_EXERCISE GOAL_: Using the material below, repeat exactly the lines from the one with "guerras y nuestras" through the one with "Lesedauer: etwa 3 MinutenWissenschaftler aus", ends included, without any images.

------------------------------------------------------------

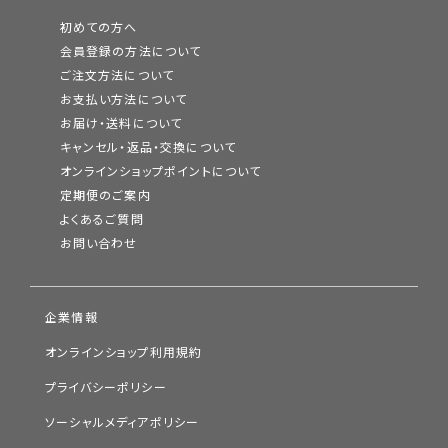
初めての方へ
会員登録の方法について
ご注文方法について
お支払い方法について
お届け・送料について
キャンセル・返品・交換について
オンラインショップポイントについて
定期便のご案内
よくあるご質問
お問い合わせ
企業情報
オンラインショップ利用規約
プライバシーポリシー
ソーシャルメディアポリシー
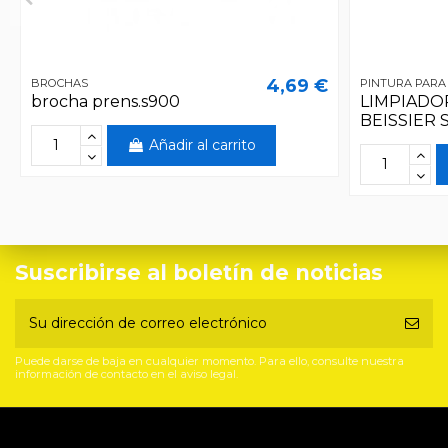
4,69 €
BROCHAS
PINTURA PARA
brocha prens.s900
LIMPIADO
BEISSIER 
Añadir al carrito
Suscribirse al boletín de noticias
Puede darse de baja en cualquier momento. Para ello, consulte nuestra
información de contacto en el aviso legal.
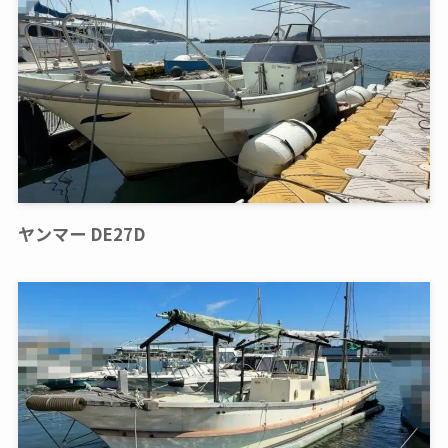
ヤンマー DE27D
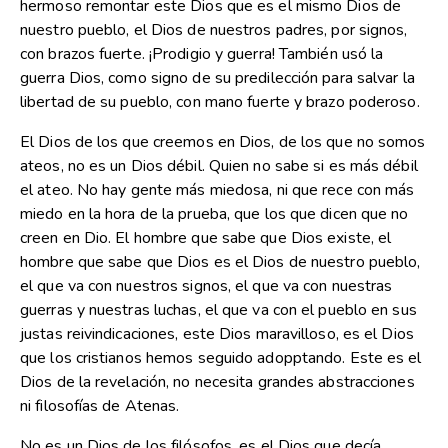
hermoso remontar este Dios que es el mismo Dios de
nuestro pueblo, el Dios de nuestros padres, por signos,
con brazos fuerte. ¡Prodigio y guerra! También usó la
guerra Dios, como signo de su predilección para salvar la
libertad de su pueblo, con mano fuerte y brazo poderoso.
El Dios de los que creemos en Dios, de los que no somos
ateos, no es un Dios débil. Quien no sabe si es más débil
el ateo. No hay gente más miedosa, ni que rece con más
miedo en la hora de la prueba, que los que dicen que no
creen en Dio. El hombre que sabe que Dios existe, el
hombre que sabe que Dios es el Dios de nuestro pueblo,
el que va con nuestros signos, el que va con nuestras
guerras y nuestras luchas, el que va con el pueblo en sus
justas reivindicaciones, este Dios maravilloso, es el Dios
que los cristianos hemos seguido adopptando. Este es el
Dios de la revelación, no necesita grandes abstracciones
ni filosofías de Atenas.
No es un Dios de los filósofos, es el Dios que decía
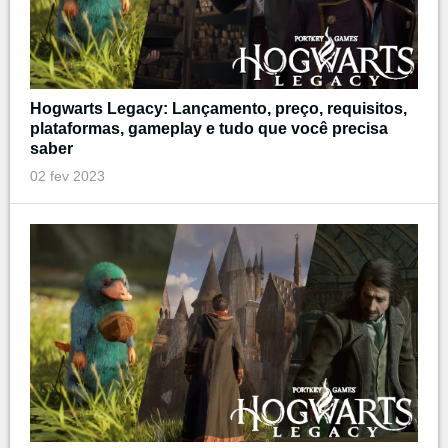
Hogwarts Legacy: Lançamento, preço, requisitos,
plataformas, gameplay e tudo que você precisa
saber
02 fev 2023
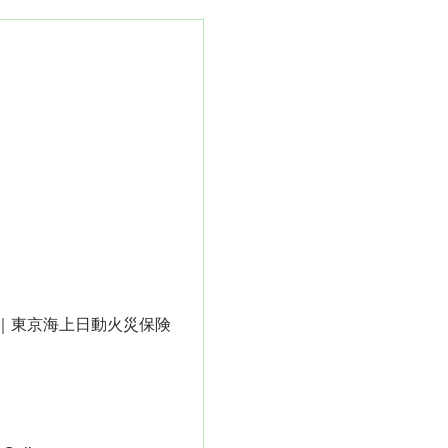
｜東京海上日動火災保険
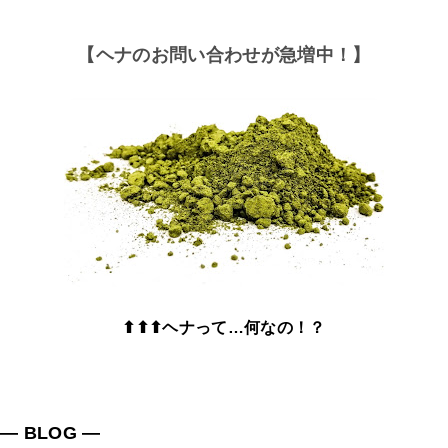
【ヘナのお問い合わせが急増中！】
⬆⬆⬆ヘナって…何なの！？
― BLOG ―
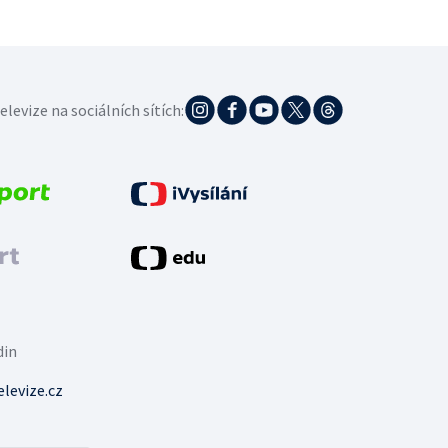
elevize na sociálních sítích:
din
levize.cz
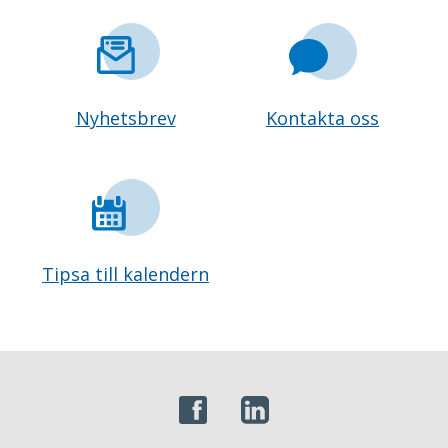
Nyhetsbrev
Kontakta oss
Tipsa till kalendern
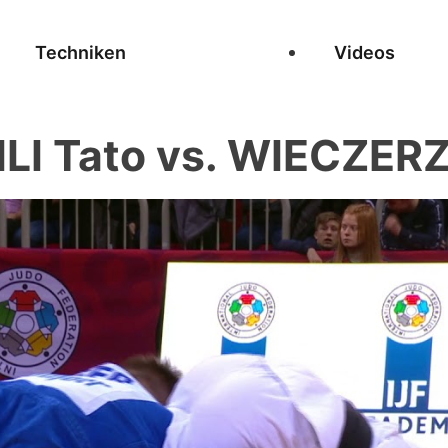
Techniken
Videos
I Tato vs. WIECZER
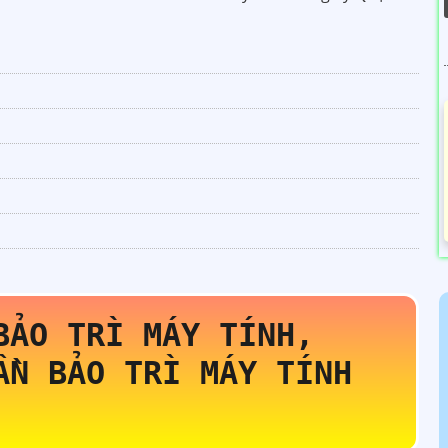
BẢO TRÌ MÁY TÍNH,
ẦN BẢO TRÌ MÁY TÍNH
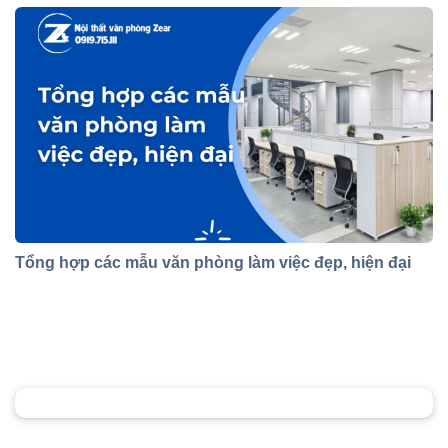
Tổng hợp các mẫu văn phòng làm việc đẹp, hiện đại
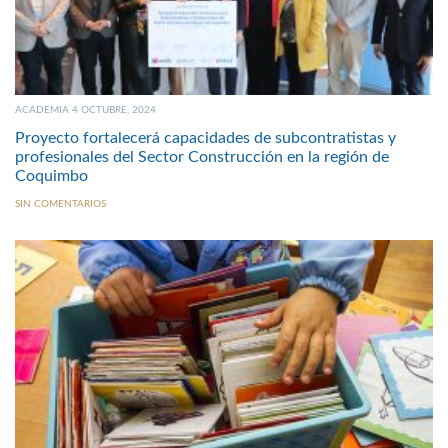
ACADEMIA 4 OCTUBRE, 2024
Proyecto fortalecerá capacidades de subcontratistas y
profesionales del Sector Construcción en la región de
Coquimbo
SIN COMENTARIOS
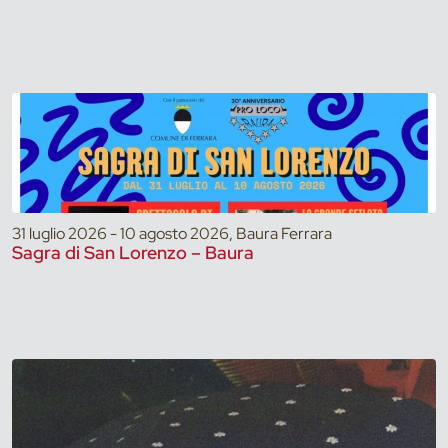
31 luglio 2026 - 10 agosto 2026, Baura Ferrara
Sagra di San Lorenzo – Baura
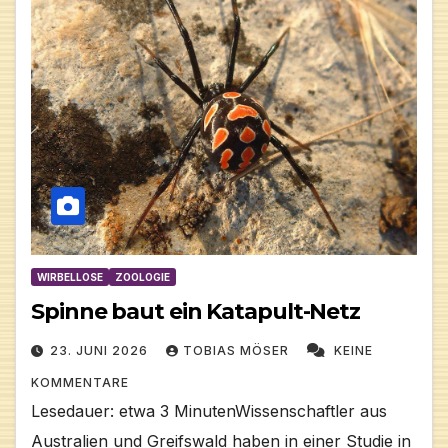
WIRBELLOSE
ZOOLOGIE
Spinne baut ein Katapult-Netz
23. JUNI 2026
TOBIAS MÖSER
KEINE
KOMMENTARE
Lesedauer: etwa 3 MinutenWissenschaftler aus
Australien und Greifswald haben in einer Studie in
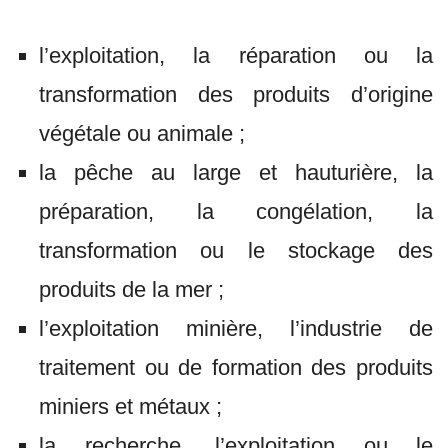
l’exploitation, la réparation ou la
transformation des produits d’origine
végétale ou animale ;
la pêche au large et hauturière, la
préparation, la congélation, la
transformation ou le stockage des
produits de la mer ;
l’exploitation minière, l’industrie de
traitement ou de formation des produits
miniers et métaux ;
la recherche, l’exploitation ou le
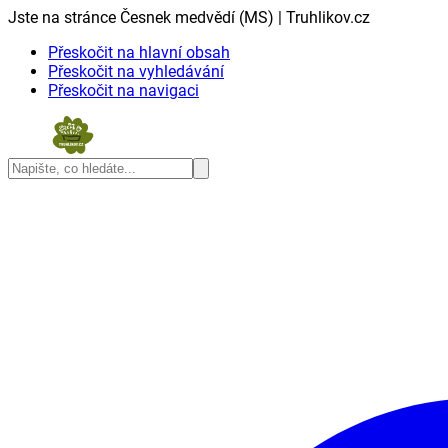
Jste na stránce Česnek medvědí (MS) | Truhlikov.cz
Přeskočit na hlavní obsah
Přeskočit na vyhledávání
Přeskočit na navigaci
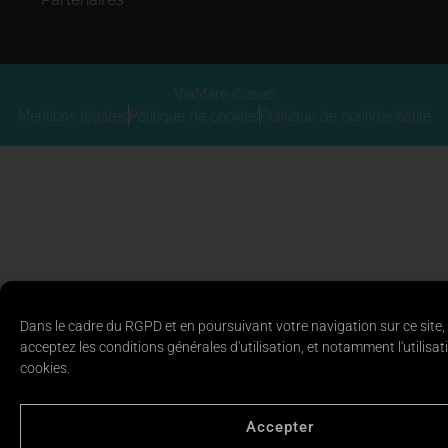
ViaMare ©2026
Mentions légales
Politique de cookies
Politique de confidentialité
Dans le cadre du RGPD et en poursuivant votre navigation sur ce site,
acceptez les conditions générales d'utilisation, et notamment l'utilisat
cookies.
Accepter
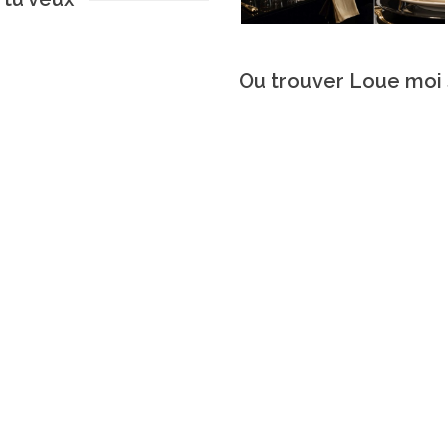
Ou trouver Loue moi s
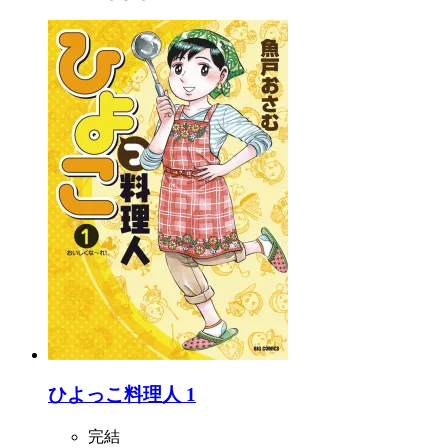
ひよっこ料理人 1
完結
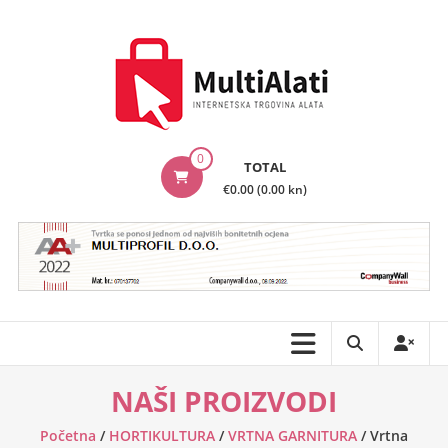
Skip
to
content
MultiAlati
0
TOTAL
–
€0.00 (0.00 kn)
Internetska
trgovina
alata
NAŠI PROIZVODI
Početna
/
HORTIKULTURA
/
VRTNA GARNITURA
/ Vrtna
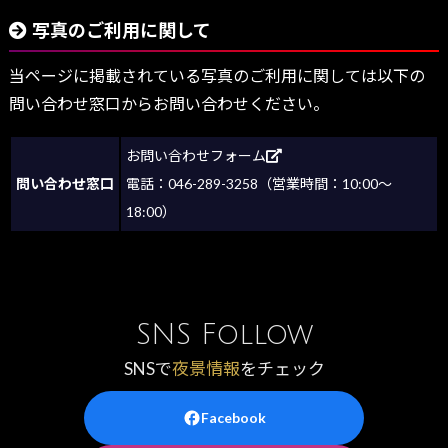
写真のご利用に関して
当ページに掲載されている写真のご利用に関しては以下の
問い合わせ窓口からお問い合わせください。
お問い合わせフォーム
問い合わせ窓口
電話：046-289-3258（営業時間：10:00～
18:00）
SNS Follow
SNSで
夜景情報
をチェック
Facebook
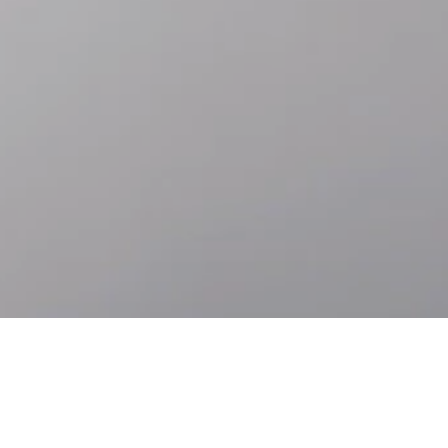
Accéder
Accéder
au
au bas
contenu
de page
principal
Accessibilité
Langues
À PROPOS DE ROLEX.ORG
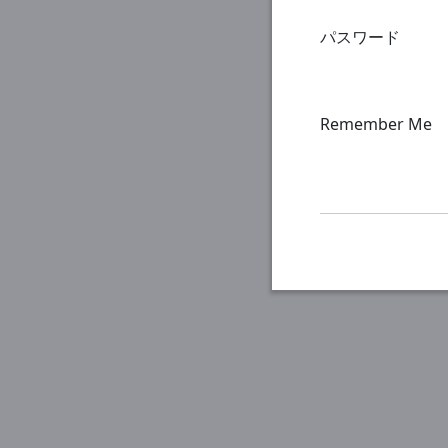
パスワード
Remember Me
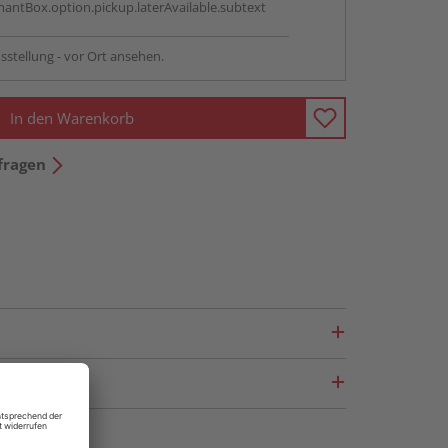
antBox.option.pickup.laterAvailable.subtext
sstellung - vor Ort ansehen.
In den Warenkorb
fragen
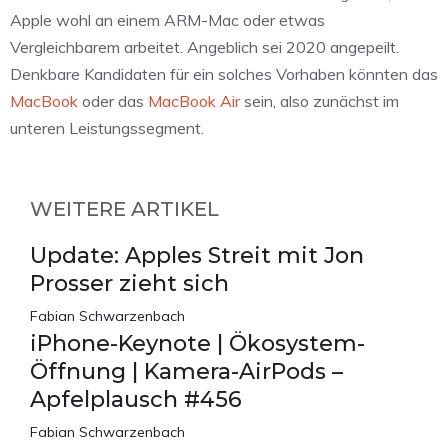
Apple wohl an einem ARM-Mac oder etwas
Vergleichbarem arbeitet. Angeblich sei 2020 angepeilt.
Denkbare Kandidaten für ein solches Vorhaben könnten das
MacBook
oder das
MacBook Air
sein, also zunächst im
unteren Leistungssegment.
WEITERE ARTIKEL
Update: Apples Streit mit Jon
Prosser zieht sich
Fabian Schwarzenbach
iPhone-Keynote | Ökosystem-
Öffnung | Kamera-AirPods –
Apfelplausch #456
Fabian Schwarzenbach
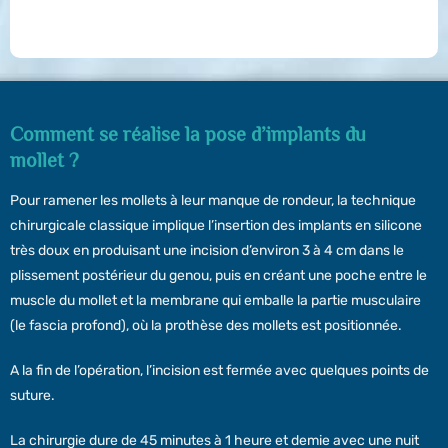
Comment se réalise la pose d’implants du
mollet ?
Pour ramener les mollets à leur manque de rondeur, la technique
chirurgicale classique implique l’insertion des implants en silicone
très doux en produisant une incision d’environ 3 à 4 cm dans le
plissement postérieur du genou, puis en créant une poche entre le
muscle du mollet et la membrane qui emballe la partie musculaire
(le fascia profond), où la prothèse des mollets est positionnée.
A la fin de l’opération, l’incision est fermée avec quelques points de
suture.
La chirurgie dure de 45 minutes à 1 heure et demie avec une nuit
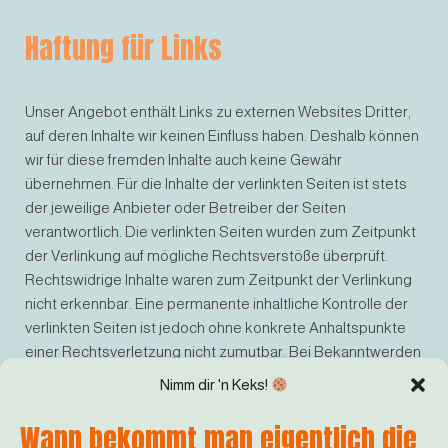
Haftung für Links
Unser Angebot enthält Links zu externen Websites Dritter,
auf deren Inhalte wir keinen Einfluss haben. Deshalb können
wir für diese fremden Inhalte auch keine Gewähr
übernehmen. Für die Inhalte der verlinkten Seiten ist stets
der jeweilige Anbieter oder Betreiber der Seiten
verantwortlich. Die verlinkten Seiten wurden zum Zeitpunkt
der Verlinkung auf mögliche Rechtsverstöße überprüft.
Rechtswidrige Inhalte waren zum Zeitpunkt der Verlinkung
nicht erkennbar. Eine permanente inhaltliche Kontrolle der
verlinkten Seiten ist jedoch ohne konkrete Anhaltspunkte
einer Rechtsverletzung nicht zumutbar. Bei Bekanntwerden
von Rechtsverletzungen werden wir derartige Links
Nimm dir 'n Keks!
umgehend entfernen.
Wann bekommt man eigentlich die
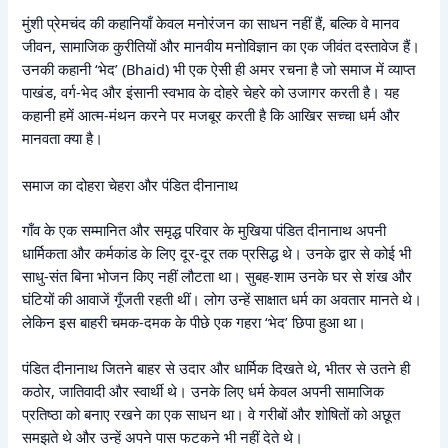
मुंशी प्रेमचंद की कहानियाँ केवल मनोरंजन का साधन नहीं हैं, बल्कि वे मानव
जीवन, सामाजिक कुरीतियों और मानवीय मनोविज्ञान का एक जीवंत दस्तावेज हैं।
उनकी कहानी ‘भेद’ (Bhaid) भी एक ऐसी ही अमर रचना है जो समाज में व्याप्त
पाखंड, वर्ग-भेद और इंसानी स्वभाव के दोहरे चेहरे को उजागर करती है। यह
कहानी हमें आत्म-मंथन करने पर मजबूर करती है कि आखिर सच्चा धर्म और
मानवता क्या है।
समाज का दोहरा चेहरा और पंडित दीनानाथ
गाँव के एक सम्मानित और समृद्ध परिवार के मुखिया पंडित दीनानाथ अपनी
धार्मिकता और कर्मकांड के लिए दूर-दूर तक प्रसिद्ध थे। उनके द्वार से कोई भी
साधु-संत बिना भोजन किए नहीं लौटता था। सुबह-शाम उनके घर से शंख और
घंटियों की आवाजें गूँजती रहती थीं। लोग उन्हें साक्षात धर्म का अवतार मानते थे।
लेकिन इस बाहरी चमक-दमक के पीछे एक गहरा ‘भेद’ छिपा हुआ था।
पंडित दीनानाथ जितने बाहर से उदार और धार्मिक दिखते थे, भीतर से उतने ही
कठोर, जातिवादी और स्वार्थी थे। उनके लिए धर्म केवल अपनी सामाजिक
प्रतिष्ठा को बनाए रखने का एक साधन था। वे गरीबों और शोषितों को अछूत
समझते थे और उन्हें अपने पास फटकने भी नहीं देते थे।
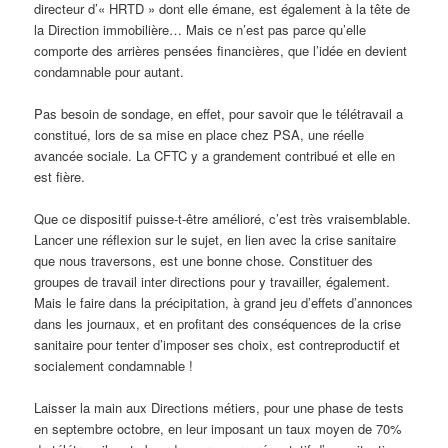
directeur d’« HRTD » dont elle émane, est également à la tête de
la Direction immobilière… Mais ce n’est pas parce qu’elle
comporte des arrières pensées financières, que l’idée en devient
condamnable pour autant.
Pas besoin de sondage, en effet, pour savoir que le télétravail a
constitué, lors de sa mise en place chez PSA, une réelle
avancée sociale. La CFTC y a grandement contribué et elle en
est fière.
Que ce dispositif puisse-t-être amélioré, c’est très vraisemblable.
Lancer une réflexion sur le sujet, en lien avec la crise sanitaire
que nous traversons, est une bonne chose. Constituer des
groupes de travail inter directions pour y travailler, également.
Mais le faire dans la précipitation, à grand jeu d’effets d’annonces
dans les journaux, et en profitant des conséquences de la crise
sanitaire pour tenter d’imposer ses choix, est contreproductif et
socialement condamnable !
Laisser la main aux Directions métiers, pour une phase de tests
en septembre octobre, en leur imposant un taux moyen de 70%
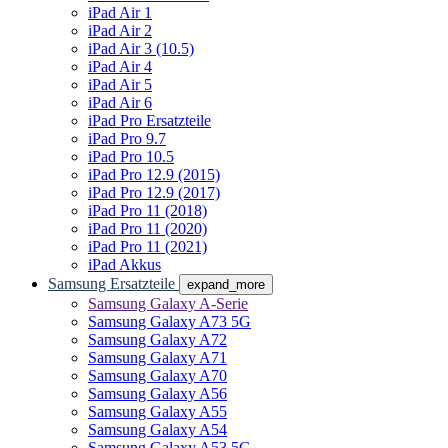
iPad Air 1
iPad Air 2
iPad Air 3 (10.5)
iPad Air 4
iPad Air 5
iPad Air 6
iPad Pro Ersatzteile
iPad Pro 9.7
iPad Pro 10.5
iPad Pro 12.9 (2015)
iPad Pro 12.9 (2017)
iPad Pro 11 (2018)
iPad Pro 11 (2020)
iPad Pro 11 (2021)
iPad Akkus
Samsung Ersatzteile
expand_more
Samsung Galaxy A-Serie
Samsung Galaxy A73 5G
Samsung Galaxy A72
Samsung Galaxy A71
Samsung Galaxy A70
Samsung Galaxy A56
Samsung Galaxy A55
Samsung Galaxy A54
Samsung Galaxy A53 5G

------------------------------------------------------------

_EXERCISE ANSWER_:
guerras y nuestras luchas, el que va con el pueblo en sus
justas reivindicaciones, este Dios maravilloso, es el Dios
que los cristianos hemos seguido adopptando. Este es el
Dios de la revelación, no necesita grandes abstracciones
ni filosofías de Atenas.
No es un Dios de los filósofos, es el Dios que decía
Hogwarts Legacy: Lançamento, preço, requisitos,
plataformas, gameplay e tudo que você precisa
saber
02 fev 2023
｜東京海上日動火災保険
【ヘナのお問い合わせが急増中！】
⬆⬆⬆ヘナって…何なの！？
― BLOG ―
elevize na sociálních sítích:
din
levize.cz
Nyhetsbrev
Kontakta oss
Tipsa till kalendern
Techniken
Videos
I Tato vs. WIECZER
BẢO TRÌ MÁY TÍNH,
ẦN BẢO TRÌ MÁY TÍNH
Tổng hợp các mẫu văn phòng làm việc đẹp, hiện đại
ACADEMIA 4 OCTUBRE, 2024
Proyecto fortalecerá capacidades de subcontratistas y
profesionales del Sector Construcción en la región de
Coquimbo
SIN COMENTARIOS
31 luglio 2026 - 10 agosto 2026, Baura Ferrara
Sagra di San Lorenzo – Baura
WIRBELLOSE
ZOOLOGIE
Spinne baut ein Katapult-Netz
23. JUNI 2026
TOBIAS MÖSER
KEINE
KOMMENTARE
Lesedauer: etwa 3 MinutenWissenschaftler aus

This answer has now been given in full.